WHAT THE TASK ASKS - Could you output the records, from the start of the records through the line with "আৱিষ্কাৰসমূহে" (that line included), as a two-column CSV with the columns input and output? Use one row per record, holding its text and its answer, with each field quoted and any line breaks replaced by spaces.

+ + +

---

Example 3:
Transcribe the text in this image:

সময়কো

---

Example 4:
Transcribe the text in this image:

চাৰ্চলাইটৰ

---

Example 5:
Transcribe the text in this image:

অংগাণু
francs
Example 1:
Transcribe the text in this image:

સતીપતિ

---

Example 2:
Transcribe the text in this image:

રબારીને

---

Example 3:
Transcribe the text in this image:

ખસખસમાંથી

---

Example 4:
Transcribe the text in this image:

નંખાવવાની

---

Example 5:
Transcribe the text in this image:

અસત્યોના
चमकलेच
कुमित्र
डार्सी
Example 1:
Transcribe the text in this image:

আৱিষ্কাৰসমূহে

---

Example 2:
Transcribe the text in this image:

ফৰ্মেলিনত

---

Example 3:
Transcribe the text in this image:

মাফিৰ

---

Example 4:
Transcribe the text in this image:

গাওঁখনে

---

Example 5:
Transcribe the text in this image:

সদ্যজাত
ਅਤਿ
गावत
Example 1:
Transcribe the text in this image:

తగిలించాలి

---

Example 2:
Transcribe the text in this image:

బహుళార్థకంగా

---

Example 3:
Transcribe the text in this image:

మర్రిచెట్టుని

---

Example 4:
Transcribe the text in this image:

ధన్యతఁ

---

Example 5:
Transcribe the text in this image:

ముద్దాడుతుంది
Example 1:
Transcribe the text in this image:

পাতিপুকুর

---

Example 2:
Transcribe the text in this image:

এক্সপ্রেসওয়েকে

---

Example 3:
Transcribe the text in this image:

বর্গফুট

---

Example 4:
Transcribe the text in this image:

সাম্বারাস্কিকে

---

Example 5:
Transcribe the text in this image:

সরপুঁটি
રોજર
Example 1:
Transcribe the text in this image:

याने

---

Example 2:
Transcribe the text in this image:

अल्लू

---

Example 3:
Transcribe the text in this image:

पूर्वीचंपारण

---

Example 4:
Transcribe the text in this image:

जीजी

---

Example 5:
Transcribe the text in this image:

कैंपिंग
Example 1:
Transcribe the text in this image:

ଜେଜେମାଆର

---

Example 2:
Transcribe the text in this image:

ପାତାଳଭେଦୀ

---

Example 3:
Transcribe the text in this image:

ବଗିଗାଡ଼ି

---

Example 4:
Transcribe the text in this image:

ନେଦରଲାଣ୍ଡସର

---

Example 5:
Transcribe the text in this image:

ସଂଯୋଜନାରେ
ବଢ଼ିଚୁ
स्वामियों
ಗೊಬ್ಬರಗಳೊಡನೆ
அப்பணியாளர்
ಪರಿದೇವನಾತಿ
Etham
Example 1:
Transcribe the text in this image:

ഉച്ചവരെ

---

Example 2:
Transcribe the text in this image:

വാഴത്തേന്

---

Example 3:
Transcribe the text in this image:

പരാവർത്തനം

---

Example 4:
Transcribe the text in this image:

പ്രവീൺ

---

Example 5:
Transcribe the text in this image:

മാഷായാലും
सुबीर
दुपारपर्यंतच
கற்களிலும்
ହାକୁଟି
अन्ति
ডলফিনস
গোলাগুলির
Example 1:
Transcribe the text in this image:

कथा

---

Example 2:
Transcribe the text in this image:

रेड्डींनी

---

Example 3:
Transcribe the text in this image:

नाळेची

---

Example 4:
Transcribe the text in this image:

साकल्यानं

+ + +

EXPECTED ANSWER -
input,output
"--- Example 3: Transcribe the text in this image:","সময়কো"
"--- Example 4: Transcribe the text in this image:","চাৰ্চলাইটৰ"
"--- Example 5: Transcribe the text in this image:","অংগাণু francs"
"Example 1: Transcribe the text in this image:","સતીપતિ"
"--- Example 2: Transcribe the text in this image:","રબારીને"
"--- Example 3: Transcribe the text in this image:","ખસખસમાંથી"
"--- Example 4: Transcribe the text in this image:","નંખાવવાની"
"--- Example 5: Transcribe the text in this image:","અસત્યોના चमकलेच कुमित्र डार्सी"
"Example 1: Transcribe the text in this image:","আৱিষ্কাৰসমূহে"